If you could sack any 17 players from the current Dons squad ... who would they be?

 

Im sure everyones No.1 would be Ifil

Posted

Admittedly I've nae seen this squad in person. I've only listened to seven matches this season, and watched one on the tele. the rest of my knowledge is only based on what I've read in the papers and on DT. Therefore, my opinion probably isn't really on-the-mark, so to speak. But correct me if I'm wrong in thinking the following eleven need to go (and there could be more!):

 

Jamie Langfield

Rory McArdle

Yoann Folly

Zander Diamond

Andrew Considine

Scott Vernon

Darren Mackie

Derek Young

Jerel Ifil

Michael Paton

Mark Howard

 

 

Posted

Ifil, Howard, Langfield, Diamond, Young and Mackie would be the first ones I would have out the door. Velicka would also be on his way back to the Huns and Foster back in squad. 

Posted

Yet Mackie scores one goal per season and he stays. And Young does one rally-call in the press per year and he gets labelled with "valuable squad player" for yet another year.

 

It's not necessarily just down to ability though. It's attitude. I think the time has come for Mackie and Young to leave (some time ago really), but they are far from the biggest problems at the club and others have to be shipped out first.

Posted

Admittedly I've nae seen this squad in person. I've only listened to seven matches this season, and watched one on the tele. the rest of my knowledge is only based on what I've read in the papers and on DT. Therefore, my opinion probably isn't really on-the-mark, so to speak.
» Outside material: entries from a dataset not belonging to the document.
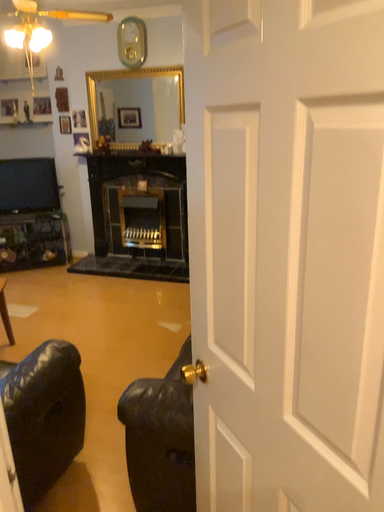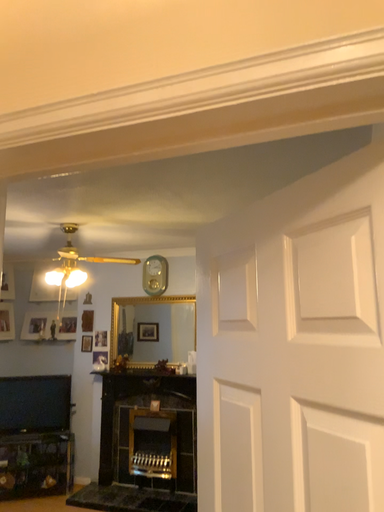
Question: How did the camera likely rotate when shooting the video?

Choices:
 (A) rotated upward
 (B) rotated downward

Answer: (A)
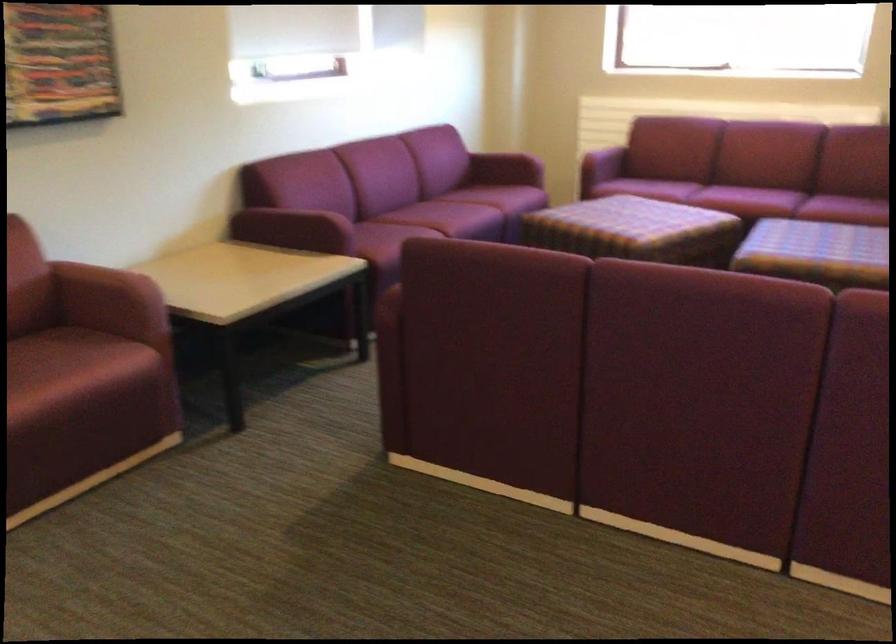
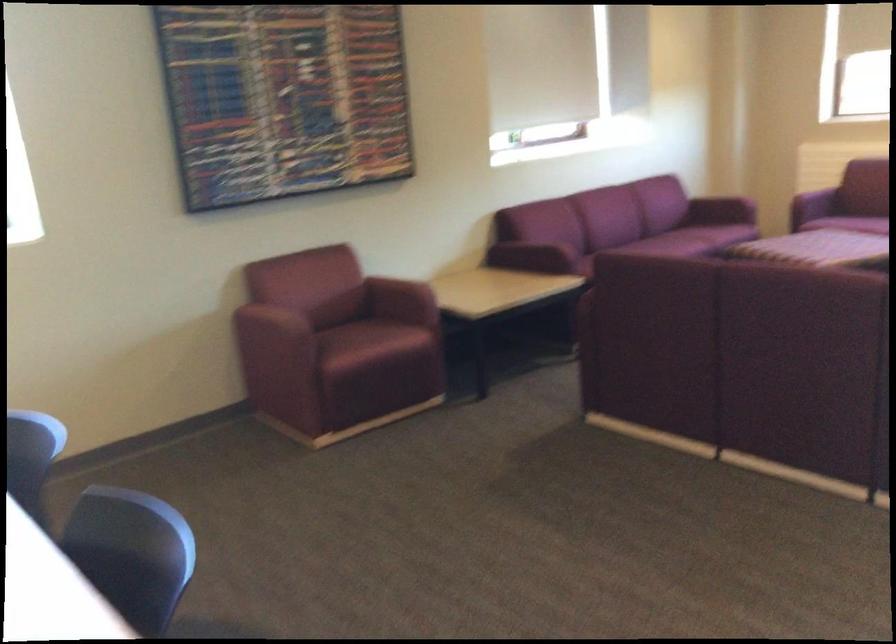
The point at (291, 230) is marked in the first image. Where is the corresponding point in the second image?

(530, 257)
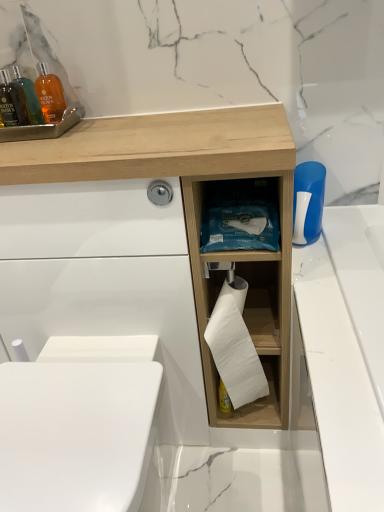
You are a GUI agent. You are given a task and a screenshot of the screen. Output one action in this format:
    pyautogui.click(x=<x>, y=<y>)
    Task: Click on the free space on the front side of translucent orange bottle at upper left, marked as the 1th mouthwash in a back-to-front arrangement
    The image size is (384, 512).
    Given the screenshot: What is the action you would take?
    pyautogui.click(x=45, y=143)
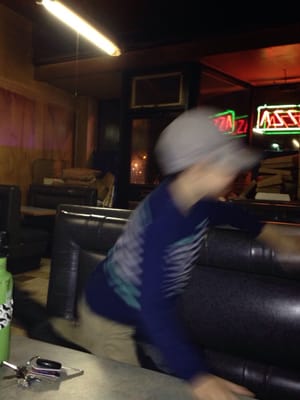
At what (x,y) coordinates should I click in order to perform the action: click on light source. Please return your answer as a coordinate pair (x, y). Looking at the image, I should click on (74, 24).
But correct me if I'm wrong in thinking the following eleven need to go (and there could be more!):

 

Jamie Langfield

Rory McArdle

Yoann Folly

Zander Diamond

Andrew Considine

Scott Vernon

Darren Mackie

Derek Young

Jerel Ifil

Michael Paton

Mark Howard

 

Would Agree with most of that, Although if we are binning strikers surely best to bin the ones that arnt scoring?

 

However Folly has been our best player from what i have seen this season and Mccardle is still a decent player. Would add aluko to that list And Magurie if he doesnt pull his socks up and start grafting.

 

 

Posted

Folly, Considine and Vernon have not done much wrong to deserve being on your list Reekie, but all can still contribute a bit more.  I'd go as far as saying that every name on that list could potentially have a future at the club with the right management, with the obvious exception of Ifil of course.

 

We need to be strengthened in every single department, this much is true, but a mass clearout is not the answer, we'd be back to square one if that happened.